> **Dokumenttext**
........

BRANDREDE: „Angriff auf Leistungsfähigkeit der Feuerwehr“

 

30.12.2016 - 08:00

Hemer. In einer „Brandrede“ hat die Freiwillige Feuerwehr die ausgebliebenen Fahrzeuganschaffungen kritisiert.

Vor und in der Weihnachtssitzung des Rates war es noch ein stiller Protest mit Löscheimern, doch auf der Jahresabschlussfeier platzte der Unmut förmlich aus den Führungskräften der Freiwilligen Feuerwehr heraus. Eine „Brandrede“ , gerichtet vor allem an die Vertreter aus Rat und Verwaltung, hat am Mittwochabend die Jahresbilanz in den Hintergrund treten lassen und ist mit stehendem Applaus bekräftigt worden.

„Es brennt – und zwar bei der Feuerwehr selbst – und das schon seit einigen Jahren“, ergriffen Dirk Förster und Timo Boss nach den offiziellen Reden im Auftrag der Löschgruppen das Wort und prangerten die Missstände an. „Unzureichende Einsatzmittel wie ein überalterter Fuhrpark greifen die Leistungsfähigkeit der Feuerwehr seit Jahren an“, kritisierten sie Unfallrisiken für die Einsatzkräfte und Rahmenbedingungen, die die Chance auf neue Mitglieder gänzlich zu Nichte machten.

Als Beispiele führten sie das nicht ersetzte 27 Jahre alte Tanklöschfahrzeug in Ihmert an, das nicht über gesetzlich vorgeschriebene Rückhaltesysteme oder eine Servolenkung verfüge. Wegen altersbedingt fehlender Ersatzteile sei die Pumpe des Ihmerter Löschfahrzeugs ein Jahr lang defekt gewesen. Das alte Löschfahrzeug der Becke sei mehrfach nicht angesprungen. Das Löschfahrzeug und der Mannschaftstransportwagen der Jugendfeuerwehr dürften aus Sicherheitsgründen nicht mehr benutzt werden, mit entsprechenden Folgen für die Nachwuchsförderung.

........

> **Datenauszug**
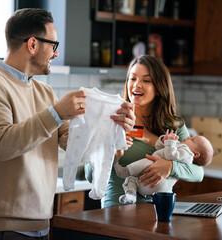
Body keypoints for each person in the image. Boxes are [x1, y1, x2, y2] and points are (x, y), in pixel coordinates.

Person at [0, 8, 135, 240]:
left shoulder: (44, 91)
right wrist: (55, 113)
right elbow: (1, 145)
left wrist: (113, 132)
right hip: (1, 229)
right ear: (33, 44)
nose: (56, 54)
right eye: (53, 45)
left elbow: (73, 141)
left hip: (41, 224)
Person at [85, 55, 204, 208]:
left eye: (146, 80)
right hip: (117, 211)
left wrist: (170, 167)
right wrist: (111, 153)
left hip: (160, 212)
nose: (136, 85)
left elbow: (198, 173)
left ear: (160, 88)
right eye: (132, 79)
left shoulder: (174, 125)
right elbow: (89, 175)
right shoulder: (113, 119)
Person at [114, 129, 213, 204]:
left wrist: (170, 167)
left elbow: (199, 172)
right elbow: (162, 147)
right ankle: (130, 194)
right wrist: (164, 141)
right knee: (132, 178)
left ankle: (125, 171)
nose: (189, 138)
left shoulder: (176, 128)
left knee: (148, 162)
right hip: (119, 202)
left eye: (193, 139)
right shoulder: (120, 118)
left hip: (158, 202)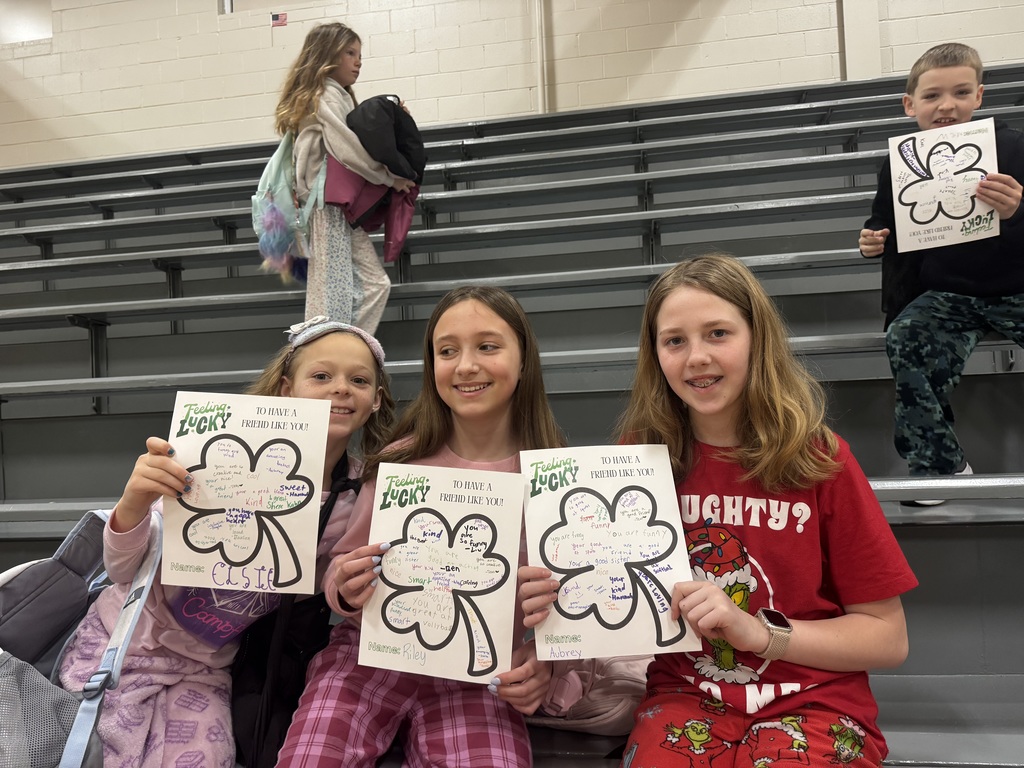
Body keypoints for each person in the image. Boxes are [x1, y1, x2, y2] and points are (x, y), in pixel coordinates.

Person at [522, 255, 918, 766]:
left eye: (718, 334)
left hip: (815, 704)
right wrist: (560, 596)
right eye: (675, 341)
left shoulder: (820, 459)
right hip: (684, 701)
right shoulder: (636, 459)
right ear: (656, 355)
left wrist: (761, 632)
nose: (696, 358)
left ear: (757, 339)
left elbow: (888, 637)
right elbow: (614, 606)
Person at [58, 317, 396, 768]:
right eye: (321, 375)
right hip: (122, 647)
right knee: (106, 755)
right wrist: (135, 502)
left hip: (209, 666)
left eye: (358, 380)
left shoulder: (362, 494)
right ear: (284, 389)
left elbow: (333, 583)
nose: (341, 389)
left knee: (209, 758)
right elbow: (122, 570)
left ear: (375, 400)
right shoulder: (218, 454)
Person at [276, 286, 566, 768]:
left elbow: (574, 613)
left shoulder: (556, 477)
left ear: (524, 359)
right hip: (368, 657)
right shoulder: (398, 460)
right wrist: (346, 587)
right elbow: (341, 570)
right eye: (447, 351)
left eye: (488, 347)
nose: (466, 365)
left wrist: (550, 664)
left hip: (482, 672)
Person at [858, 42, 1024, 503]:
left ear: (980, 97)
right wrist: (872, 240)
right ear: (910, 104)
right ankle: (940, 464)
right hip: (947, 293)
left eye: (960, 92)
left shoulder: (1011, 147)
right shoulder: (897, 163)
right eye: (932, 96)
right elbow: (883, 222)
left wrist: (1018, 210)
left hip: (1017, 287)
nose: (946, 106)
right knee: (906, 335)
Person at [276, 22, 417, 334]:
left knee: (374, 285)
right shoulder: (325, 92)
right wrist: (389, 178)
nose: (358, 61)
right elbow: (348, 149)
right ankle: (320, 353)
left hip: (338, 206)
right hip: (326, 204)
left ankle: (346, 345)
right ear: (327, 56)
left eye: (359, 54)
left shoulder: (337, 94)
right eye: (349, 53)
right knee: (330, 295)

........

> **Erforderliche Schritte**
1. Fasse den Absatz des Artikels über die Brandrede, der mit „Als Beispiele führten sie“ beginnt, als Stichpunktliste zusammen und behalte dabei seine wesentlichen Fakten bei.
2. Übertrage aus dem Artikel über die Brandrede wortgetreu den Teil, der mit den Worten „Als Beispiele führten“ beginnt und mit „für die Nachwuchsförderung.“ endet.
Die Auflistung wird für die Bearbeitung nicht gebraucht.

> **Antworten im Überblick**
1.
Von den Rednern angeführte Beispiele:
- Das 27 Jahre alte Tanklöschfahrzeug in Ihmert wurde nicht ersetzt und hat weder gesetzlich vorgeschriebene Rückhaltesysteme noch eine Servolenkung.
- Die Pumpe des Ihmerter Löschfahrzeugs war ein Jahr lang defekt, weil altersbedingt Ersatzteile fehlten.
- Das alte Löschfahrzeug der Becke sprang mehrfach nicht an.
- Das Löschfahrzeug und der Mannschaftstransportwagen der Jugendfeuerwehr dürfen aus Sicherheitsgründen nicht mehr benutzt werden, mit Folgen für die Nachwuchsförderung.

2.
Als Beispiele führten sie das nicht ersetzte 27 Jahre alte Tanklöschfahrzeug in Ihmert an, das nicht über gesetzlich vorgeschriebene Rückhaltesysteme oder eine Servolenkung verfüge. Wegen altersbedingt fehlender Ersatzteile sei die Pumpe des Ihmerter Löschfahrzeugs ein Jahr lang defekt gewesen. Das alte Löschfahrzeug der Becke sei mehrfach nicht angesprungen. Das Löschfahrzeug und der Mannschaftstransportwagen der Jugendfeuerwehr dürften aus Sicherheitsgründen nicht mehr benutzt werden, mit entsprechenden Folgen für die Nachwuchsförderung.